== Fragmento citado ==

El pecho se hincha y nacen las ganas de zapatear, contoneando las piernas sigo el ritmo, mientras un ángel pinta de plateado a la luna, pues parece que con sus retocadas el brillo de ella es aún más intenso a deshoras de la madrugada. No hay tránsito, la tranquilidad es de un gozo absoluto, sólo la música de mis pensamientos me lleva al disfrute de tan placentero escenario. Ahora comprendo porque tanta gente le gusta nuestro Colima para vivir, pese a que nos amontonamos en cualquier plaza, que hablamos de nosotros más de lo que somos y que mentir es el lenguaje de hoy. De pronto, escucho los gritos de mi vecina que en esos momentos suda por el simple hecho de darle gusto al cuerpo, quien me hace abruptamente romper con la reflexión.

===

Consigna: Extrae tal cual del fragmento sobre la madrugada en Colima el pasaje comprendido entre "El pecho se" y "con la reflexión.", ambos incluidos. Los ítems son material independiente del fragmento.

== Material de consulta ==

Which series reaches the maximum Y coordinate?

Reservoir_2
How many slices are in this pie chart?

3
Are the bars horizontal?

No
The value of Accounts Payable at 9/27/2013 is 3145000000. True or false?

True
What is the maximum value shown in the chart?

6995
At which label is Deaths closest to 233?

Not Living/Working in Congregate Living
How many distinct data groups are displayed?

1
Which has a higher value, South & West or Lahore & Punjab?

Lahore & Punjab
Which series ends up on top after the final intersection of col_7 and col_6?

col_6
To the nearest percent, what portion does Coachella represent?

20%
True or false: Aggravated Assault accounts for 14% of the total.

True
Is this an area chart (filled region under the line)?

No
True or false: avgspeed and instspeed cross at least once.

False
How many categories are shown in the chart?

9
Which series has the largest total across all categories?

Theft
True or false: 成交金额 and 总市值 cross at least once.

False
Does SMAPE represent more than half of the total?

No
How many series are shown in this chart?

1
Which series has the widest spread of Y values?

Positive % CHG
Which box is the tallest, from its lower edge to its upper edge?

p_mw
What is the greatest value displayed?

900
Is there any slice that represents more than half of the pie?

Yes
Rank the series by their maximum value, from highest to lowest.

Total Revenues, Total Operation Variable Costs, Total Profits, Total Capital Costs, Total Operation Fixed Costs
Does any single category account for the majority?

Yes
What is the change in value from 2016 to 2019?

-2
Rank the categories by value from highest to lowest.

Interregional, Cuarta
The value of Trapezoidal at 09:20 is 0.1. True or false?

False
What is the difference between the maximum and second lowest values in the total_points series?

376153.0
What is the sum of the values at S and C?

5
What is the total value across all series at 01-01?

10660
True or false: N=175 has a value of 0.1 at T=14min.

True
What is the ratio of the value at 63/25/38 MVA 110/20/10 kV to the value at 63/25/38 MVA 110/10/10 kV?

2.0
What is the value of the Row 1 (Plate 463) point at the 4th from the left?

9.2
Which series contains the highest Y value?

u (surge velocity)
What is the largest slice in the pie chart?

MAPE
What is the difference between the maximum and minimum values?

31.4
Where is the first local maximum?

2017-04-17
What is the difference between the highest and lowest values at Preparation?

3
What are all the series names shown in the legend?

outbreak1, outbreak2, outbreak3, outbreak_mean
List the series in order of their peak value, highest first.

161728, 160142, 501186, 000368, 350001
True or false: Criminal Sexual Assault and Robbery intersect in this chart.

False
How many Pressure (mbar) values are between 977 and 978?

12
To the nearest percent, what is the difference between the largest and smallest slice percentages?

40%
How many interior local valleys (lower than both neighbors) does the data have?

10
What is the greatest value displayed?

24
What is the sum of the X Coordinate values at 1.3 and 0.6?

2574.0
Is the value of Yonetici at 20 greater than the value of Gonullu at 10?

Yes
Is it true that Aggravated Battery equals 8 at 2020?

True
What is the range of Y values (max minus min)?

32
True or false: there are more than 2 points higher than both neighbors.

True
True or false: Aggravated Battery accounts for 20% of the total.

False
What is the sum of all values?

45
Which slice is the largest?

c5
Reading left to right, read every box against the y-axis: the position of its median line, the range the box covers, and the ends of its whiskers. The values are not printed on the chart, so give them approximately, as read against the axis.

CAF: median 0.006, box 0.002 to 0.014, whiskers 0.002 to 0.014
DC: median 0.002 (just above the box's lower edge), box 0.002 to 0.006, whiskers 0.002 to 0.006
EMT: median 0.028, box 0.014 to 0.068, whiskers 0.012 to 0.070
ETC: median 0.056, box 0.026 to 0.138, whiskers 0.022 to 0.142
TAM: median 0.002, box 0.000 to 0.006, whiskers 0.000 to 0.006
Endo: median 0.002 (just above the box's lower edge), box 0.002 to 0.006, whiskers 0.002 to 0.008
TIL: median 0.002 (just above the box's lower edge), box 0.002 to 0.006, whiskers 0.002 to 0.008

===

Solución:
El pecho se hincha y nacen las ganas de zapatear, contoneando las piernas sigo el ritmo, mientras un ángel pinta de plateado a la luna, pues parece que con sus retocadas el brillo de ella es aún más intenso a deshoras de la madrugada. No hay tránsito, la tranquilidad es de un gozo absoluto, sólo la música de mis pensamientos me lleva al disfrute de tan placentero escenario. Ahora comprendo porque tanta gente le gusta nuestro Colima para vivir, pese a que nos amontonamos en cualquier plaza, que hablamos de nosotros más de lo que somos y que mentir es el lenguaje de hoy. De pronto, escucho los gritos de mi vecina que en esos momentos suda por el simple hecho de darle gusto al cuerpo, quien me hace abruptamente romper con la reflexión.